• [Problem to work on]
Return each line below exactly as it reads, and omit any image in it.

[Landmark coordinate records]

---*---

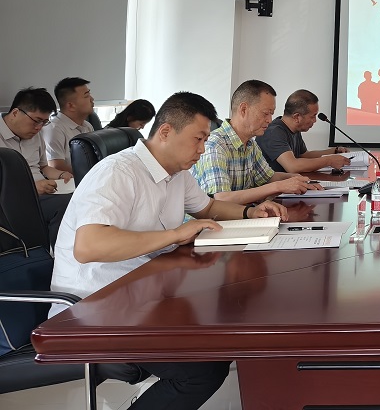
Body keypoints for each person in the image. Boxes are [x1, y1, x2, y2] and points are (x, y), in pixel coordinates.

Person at [49, 91, 286, 410]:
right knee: (201, 371)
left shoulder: (177, 173)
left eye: (206, 140)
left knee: (223, 335)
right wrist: (174, 234)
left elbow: (208, 207)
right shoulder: (118, 172)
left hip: (142, 294)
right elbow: (89, 246)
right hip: (95, 306)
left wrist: (250, 213)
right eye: (198, 139)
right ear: (165, 132)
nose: (202, 149)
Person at [191, 79, 318, 204]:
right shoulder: (215, 146)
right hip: (218, 218)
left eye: (271, 114)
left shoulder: (251, 144)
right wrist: (278, 186)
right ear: (243, 109)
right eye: (266, 113)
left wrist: (296, 179)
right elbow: (222, 199)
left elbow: (269, 177)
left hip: (244, 213)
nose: (269, 120)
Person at [0, 87, 73, 246]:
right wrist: (31, 189)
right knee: (65, 205)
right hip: (10, 202)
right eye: (36, 121)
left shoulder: (36, 135)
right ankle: (56, 255)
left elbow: (44, 167)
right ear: (15, 113)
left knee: (80, 197)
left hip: (42, 194)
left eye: (44, 122)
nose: (39, 128)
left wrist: (61, 175)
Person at [255, 89, 351, 174]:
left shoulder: (294, 129)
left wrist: (334, 151)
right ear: (297, 117)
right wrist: (328, 161)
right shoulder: (273, 132)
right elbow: (292, 166)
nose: (315, 120)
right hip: (274, 187)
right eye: (313, 116)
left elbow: (304, 155)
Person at [41, 76, 95, 174]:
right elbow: (56, 166)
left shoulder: (87, 126)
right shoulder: (54, 129)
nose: (92, 99)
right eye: (86, 96)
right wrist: (92, 173)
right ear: (71, 105)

---*---

• [Output of the task]
Body keypoints for each person in the image. Boxes are [x1, y1, x2, y2] and points are (x, y), in pixel coordinates.

Person at [49, 91, 286, 410]:
right knee: (201, 371)
left shoulder: (177, 173)
left eye: (206, 140)
left knee: (223, 335)
right wrist: (174, 234)
left elbow: (208, 207)
right shoulder: (118, 172)
left hip: (142, 294)
right elbow: (89, 246)
right hip: (95, 306)
left wrist: (250, 213)
right eye: (198, 139)
right ear: (165, 132)
nose: (202, 149)
Person at [191, 79, 318, 204]:
right shoulder: (215, 146)
right hip: (218, 218)
left eye: (271, 114)
left shoulder: (251, 144)
right wrist: (278, 186)
right ear: (243, 109)
right eye: (266, 113)
left wrist: (296, 179)
right elbow: (222, 199)
left elbow: (269, 177)
left hip: (244, 213)
nose: (269, 120)
Person at [0, 87, 73, 246]:
right wrist: (31, 189)
right knee: (65, 205)
right hip: (10, 202)
right eye: (36, 121)
left shoulder: (36, 135)
right ankle: (56, 255)
left elbow: (44, 167)
right ear: (15, 113)
left knee: (80, 197)
left hip: (42, 194)
left eye: (44, 122)
nose: (39, 128)
left wrist: (61, 175)
Person at [255, 89, 351, 174]:
left shoulder: (294, 129)
left wrist: (334, 151)
right ear: (297, 117)
right wrist: (328, 161)
right shoulder: (273, 132)
right elbow: (292, 166)
nose: (315, 120)
right hip: (274, 187)
right eye: (313, 116)
left elbow: (304, 155)
Person at [41, 76, 95, 174]:
right elbow: (56, 166)
left shoulder: (87, 126)
right shoulder: (54, 129)
nose: (92, 99)
right eye: (86, 96)
right wrist: (92, 173)
right ear: (71, 105)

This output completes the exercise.